La loi a, en revanche, maintenu à travers les cadenas - messages à caractère officiel dont la retransmission est obligatoire sur les chaînes et radios hertziennes – un redoutable outil d’offensive ou de réplique gouvernementale sans contrepartie. Si elle limite à cinq minutes hebdomadaires non cumulables ce type de message pour tous les titulaires d’une charge publique, elle fait en revanche exception pour le président de la République et celui de l’Assemblée nationale qui peuvent en user “quand ils le considèrent nécessaire” (art. 77-1). Le fort climat de polarisation opposant le président Rafael Correa à certains secteurs de la presse privée, dont Reporters sans frontières ne méconnaît pas les excès, ne se résoudra pas à l’appui de cette clause.

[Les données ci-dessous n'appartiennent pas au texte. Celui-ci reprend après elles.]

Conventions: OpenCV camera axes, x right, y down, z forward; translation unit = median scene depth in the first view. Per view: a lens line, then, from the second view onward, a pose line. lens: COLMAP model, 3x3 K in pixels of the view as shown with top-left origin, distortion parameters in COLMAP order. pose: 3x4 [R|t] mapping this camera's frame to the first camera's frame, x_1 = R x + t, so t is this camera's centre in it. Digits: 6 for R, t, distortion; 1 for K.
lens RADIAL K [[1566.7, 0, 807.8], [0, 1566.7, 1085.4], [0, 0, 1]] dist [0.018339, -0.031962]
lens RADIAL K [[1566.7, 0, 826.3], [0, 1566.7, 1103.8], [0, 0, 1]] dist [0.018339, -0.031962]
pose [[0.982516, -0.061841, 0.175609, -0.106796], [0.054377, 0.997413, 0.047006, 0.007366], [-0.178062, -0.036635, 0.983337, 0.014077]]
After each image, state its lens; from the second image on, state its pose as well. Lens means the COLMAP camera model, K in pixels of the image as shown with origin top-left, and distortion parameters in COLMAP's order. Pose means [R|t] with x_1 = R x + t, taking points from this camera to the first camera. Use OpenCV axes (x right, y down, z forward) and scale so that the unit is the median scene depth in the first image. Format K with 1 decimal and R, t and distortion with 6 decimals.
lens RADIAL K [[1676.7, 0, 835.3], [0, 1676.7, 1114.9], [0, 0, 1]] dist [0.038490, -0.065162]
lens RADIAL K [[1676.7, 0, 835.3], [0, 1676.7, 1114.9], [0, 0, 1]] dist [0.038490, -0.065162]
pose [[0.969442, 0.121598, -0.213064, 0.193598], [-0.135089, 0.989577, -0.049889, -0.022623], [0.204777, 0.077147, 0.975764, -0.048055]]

De la même manière, Reporters sans frontières estime hautement dangereuse la proposition d’ajout à la loi par la parlementaire Maria Augusta Calle du concept de lynchage médiatique comme “volonté systématique, concertée à travers plusieurs médias ou d’un seul pour détruire l’honneur ou le prestige d’une personne”. Un tel ajout poserait de graves obstacles à toute révélation d’informations sensibles. Il s’agit d’une prime à l’accusation de “déstabilisation” que le gouvernement a trop souvent brandie contre ses contradicteurs.
Régulation délicate
La démocratisation de l’espace audiovisuel demeure un enjeu crucial posé par la loi. Les fréquences disponibles ou bientôt créées devront dégager assez d’espace pour permettre d’appliquer la règle de leur partage en trois tiers. L’interdiction d’adjudication à la même personne – morale ou physique – de plus d’une concession de fréquence en radio AM, de plus d’une concession de fréquence radio FM et de plus d’une concession de fréquence en télévision à la fois (art. 121) pourrait offrir des garanties. Cette déconcentration au nom du pluralisme, impliquant de rendre des fréquences, devra mobiliser à son tour le secteur public, qui totalise à lui seul une vingtaine de médias. L’enjeu dépend, enfin, de l’étendue des prérogatives d’une future Superintendance de communication, laquelle doit rester une instance de régulation et non un instrument de contrôle des contenus.